• Your instructions: Keeping every word intact, reproduce all of the records.

• Data shown:
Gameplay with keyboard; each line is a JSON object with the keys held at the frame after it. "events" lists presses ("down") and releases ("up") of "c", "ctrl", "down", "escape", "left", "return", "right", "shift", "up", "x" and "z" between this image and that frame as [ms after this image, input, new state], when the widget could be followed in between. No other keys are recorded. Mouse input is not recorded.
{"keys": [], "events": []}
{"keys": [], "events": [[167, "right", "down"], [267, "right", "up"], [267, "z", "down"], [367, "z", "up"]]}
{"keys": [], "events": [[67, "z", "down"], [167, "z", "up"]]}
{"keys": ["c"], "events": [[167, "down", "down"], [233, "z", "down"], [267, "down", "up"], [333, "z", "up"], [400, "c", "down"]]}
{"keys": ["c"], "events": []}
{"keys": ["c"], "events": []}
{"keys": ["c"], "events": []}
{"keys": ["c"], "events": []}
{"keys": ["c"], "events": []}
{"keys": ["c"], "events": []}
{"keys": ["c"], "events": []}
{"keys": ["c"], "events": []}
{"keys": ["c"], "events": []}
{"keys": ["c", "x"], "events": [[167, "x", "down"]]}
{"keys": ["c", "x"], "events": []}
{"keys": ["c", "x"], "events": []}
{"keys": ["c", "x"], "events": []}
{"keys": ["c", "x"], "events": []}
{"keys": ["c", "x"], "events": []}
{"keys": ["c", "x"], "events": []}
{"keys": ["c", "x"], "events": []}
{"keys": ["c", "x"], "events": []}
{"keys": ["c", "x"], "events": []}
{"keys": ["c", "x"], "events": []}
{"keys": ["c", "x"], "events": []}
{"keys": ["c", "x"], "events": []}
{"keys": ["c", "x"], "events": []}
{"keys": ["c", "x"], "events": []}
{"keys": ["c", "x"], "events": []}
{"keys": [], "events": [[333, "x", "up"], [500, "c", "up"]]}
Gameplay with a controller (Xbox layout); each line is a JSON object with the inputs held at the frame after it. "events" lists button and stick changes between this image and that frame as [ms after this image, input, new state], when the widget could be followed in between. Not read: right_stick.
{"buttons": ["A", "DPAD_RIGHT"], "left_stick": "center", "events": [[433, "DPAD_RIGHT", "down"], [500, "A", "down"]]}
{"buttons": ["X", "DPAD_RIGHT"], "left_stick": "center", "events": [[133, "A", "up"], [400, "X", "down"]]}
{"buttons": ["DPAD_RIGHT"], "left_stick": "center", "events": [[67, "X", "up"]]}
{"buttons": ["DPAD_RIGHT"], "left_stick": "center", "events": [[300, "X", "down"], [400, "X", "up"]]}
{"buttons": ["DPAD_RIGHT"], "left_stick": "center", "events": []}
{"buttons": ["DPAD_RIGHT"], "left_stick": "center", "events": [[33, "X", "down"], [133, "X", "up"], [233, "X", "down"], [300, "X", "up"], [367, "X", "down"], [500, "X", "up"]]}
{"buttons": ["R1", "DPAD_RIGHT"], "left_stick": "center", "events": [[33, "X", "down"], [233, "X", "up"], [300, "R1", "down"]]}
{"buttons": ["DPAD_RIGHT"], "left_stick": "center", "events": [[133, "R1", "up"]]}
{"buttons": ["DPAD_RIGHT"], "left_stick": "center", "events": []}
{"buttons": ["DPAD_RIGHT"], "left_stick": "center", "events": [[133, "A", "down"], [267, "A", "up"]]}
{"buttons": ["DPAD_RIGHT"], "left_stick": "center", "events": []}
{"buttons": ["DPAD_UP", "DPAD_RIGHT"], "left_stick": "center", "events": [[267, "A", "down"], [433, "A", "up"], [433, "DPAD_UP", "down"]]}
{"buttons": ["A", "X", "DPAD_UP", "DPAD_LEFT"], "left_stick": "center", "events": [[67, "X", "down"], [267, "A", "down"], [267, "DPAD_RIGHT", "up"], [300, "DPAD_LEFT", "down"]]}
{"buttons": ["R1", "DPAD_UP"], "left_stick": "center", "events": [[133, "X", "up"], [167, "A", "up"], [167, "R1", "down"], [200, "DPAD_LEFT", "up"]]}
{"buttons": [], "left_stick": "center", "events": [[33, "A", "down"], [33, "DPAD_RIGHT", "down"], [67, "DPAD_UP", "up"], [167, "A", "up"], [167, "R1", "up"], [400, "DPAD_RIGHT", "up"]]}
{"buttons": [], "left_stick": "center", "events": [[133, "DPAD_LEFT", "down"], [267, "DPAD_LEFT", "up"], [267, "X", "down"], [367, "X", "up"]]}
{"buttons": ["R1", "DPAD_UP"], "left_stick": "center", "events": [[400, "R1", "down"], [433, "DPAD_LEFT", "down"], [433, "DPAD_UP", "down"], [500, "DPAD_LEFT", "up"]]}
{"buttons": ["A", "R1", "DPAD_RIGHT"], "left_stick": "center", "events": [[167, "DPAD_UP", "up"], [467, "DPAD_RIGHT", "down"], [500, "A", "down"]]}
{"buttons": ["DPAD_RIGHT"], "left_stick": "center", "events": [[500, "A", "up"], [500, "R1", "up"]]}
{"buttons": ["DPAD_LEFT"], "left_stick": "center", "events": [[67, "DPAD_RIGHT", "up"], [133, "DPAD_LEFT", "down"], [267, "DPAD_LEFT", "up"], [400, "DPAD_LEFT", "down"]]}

• Task answer:
Gameplay with keyboard; each line is a JSON object with the keys held at the frame after it. "events" lists presses ("down") and releases ("up") of "c", "ctrl", "down", "escape", "left", "return", "right", "shift", "up", "x" and "z" between this image and that frame as [ms after this image, input, new state], when the widget could be followed in between. No other keys are recorded. Mouse input is not recorded.
{"keys": [], "events": []}
{"keys": [], "events": [[167, "right", "down"], [267, "right", "up"], [267, "z", "down"], [367, "z", "up"]]}
{"keys": [], "events": [[67, "z", "down"], [167, "z", "up"]]}
{"keys": ["c"], "events": [[167, "down", "down"], [233, "z", "down"], [267, "down", "up"], [333, "z", "up"], [400, "c", "down"]]}
{"keys": ["c"], "events": []}
{"keys": ["c"], "events": []}
{"keys": ["c"], "events": []}
{"keys": ["c"], "events": []}
{"keys": ["c"], "events": []}
{"keys": ["c"], "events": []}
{"keys": ["c"], "events": []}
{"keys": ["c"], "events": []}
{"keys": ["c"], "events": []}
{"keys": ["c", "x"], "events": [[167, "x", "down"]]}
{"keys": ["c", "x"], "events": []}
{"keys": ["c", "x"], "events": []}
{"keys": ["c", "x"], "events": []}
{"keys": ["c", "x"], "events": []}
{"keys": ["c", "x"], "events": []}
{"keys": ["c", "x"], "events": []}
{"keys": ["c", "x"], "events": []}
{"keys": ["c", "x"], "events": []}
{"keys": ["c", "x"], "events": []}
{"keys": ["c", "x"], "events": []}
{"keys": ["c", "x"], "events": []}
{"keys": ["c", "x"], "events": []}
{"keys": ["c", "x"], "events": []}
{"keys": ["c", "x"], "events": []}
{"keys": ["c", "x"], "events": []}
{"keys": [], "events": [[333, "x", "up"], [500, "c", "up"]]}
Gameplay with a controller (Xbox layout); each line is a JSON object with the inputs held at the frame after it. "events" lists button and stick changes between this image and that frame as [ms after this image, input, new state], when the widget could be followed in between. Not read: right_stick.
{"buttons": ["A", "DPAD_RIGHT"], "left_stick": "center", "events": [[433, "DPAD_RIGHT", "down"], [500, "A", "down"]]}
{"buttons": ["X", "DPAD_RIGHT"], "left_stick": "center", "events": [[133, "A", "up"], [400, "X", "down"]]}
{"buttons": ["DPAD_RIGHT"], "left_stick": "center", "events": [[67, "X", "up"]]}
{"buttons": ["DPAD_RIGHT"], "left_stick": "center", "events": [[300, "X", "down"], [400, "X", "up"]]}
{"buttons": ["DPAD_RIGHT"], "left_stick": "center", "events": []}
{"buttons": ["DPAD_RIGHT"], "left_stick": "center", "events": [[33, "X", "down"], [133, "X", "up"], [233, "X", "down"], [300, "X", "up"], [367, "X", "down"], [500, "X", "up"]]}
{"buttons": ["R1", "DPAD_RIGHT"], "left_stick": "center", "events": [[33, "X", "down"], [233, "X", "up"], [300, "R1", "down"]]}
{"buttons": ["DPAD_RIGHT"], "left_stick": "center", "events": [[133, "R1", "up"]]}
{"buttons": ["DPAD_RIGHT"], "left_stick": "center", "events": []}
{"buttons": ["DPAD_RIGHT"], "left_stick": "center", "events": [[133, "A", "down"], [267, "A", "up"]]}
{"buttons": ["DPAD_RIGHT"], "left_stick": "center", "events": []}
{"buttons": ["DPAD_UP", "DPAD_RIGHT"], "left_stick": "center", "events": [[267, "A", "down"], [433, "A", "up"], [433, "DPAD_UP", "down"]]}
{"buttons": ["A", "X", "DPAD_UP", "DPAD_LEFT"], "left_stick": "center", "events": [[67, "X", "down"], [267, "A", "down"], [267, "DPAD_RIGHT", "up"], [300, "DPAD_LEFT", "down"]]}
{"buttons": ["R1", "DPAD_UP"], "left_stick": "center", "events": [[133, "X", "up"], [167, "A", "up"], [167, "R1", "down"], [200, "DPAD_LEFT", "up"]]}
{"buttons": [], "left_stick": "center", "events": [[33, "A", "down"], [33, "DPAD_RIGHT", "down"], [67, "DPAD_UP", "up"], [167, "A", "up"], [167, "R1", "up"], [400, "DPAD_RIGHT", "up"]]}
{"buttons": [], "left_stick": "center", "events": [[133, "DPAD_LEFT", "down"], [267, "DPAD_LEFT", "up"], [267, "X", "down"], [367, "X", "up"]]}
{"buttons": ["R1", "DPAD_UP"], "left_stick": "center", "events": [[400, "R1", "down"], [433, "DPAD_LEFT", "down"], [433, "DPAD_UP", "down"], [500, "DPAD_LEFT", "up"]]}
{"buttons": ["A", "R1", "DPAD_RIGHT"], "left_stick": "center", "events": [[167, "DPAD_UP", "up"], [467, "DPAD_RIGHT", "down"], [500, "A", "down"]]}
{"buttons": ["DPAD_RIGHT"], "left_stick": "center", "events": [[500, "A", "up"], [500, "R1", "up"]]}
{"buttons": ["DPAD_LEFT"], "left_stick": "center", "events": [[67, "DPAD_RIGHT", "up"], [133, "DPAD_LEFT", "down"], [267, "DPAD_LEFT", "up"], [400, "DPAD_LEFT", "down"]]}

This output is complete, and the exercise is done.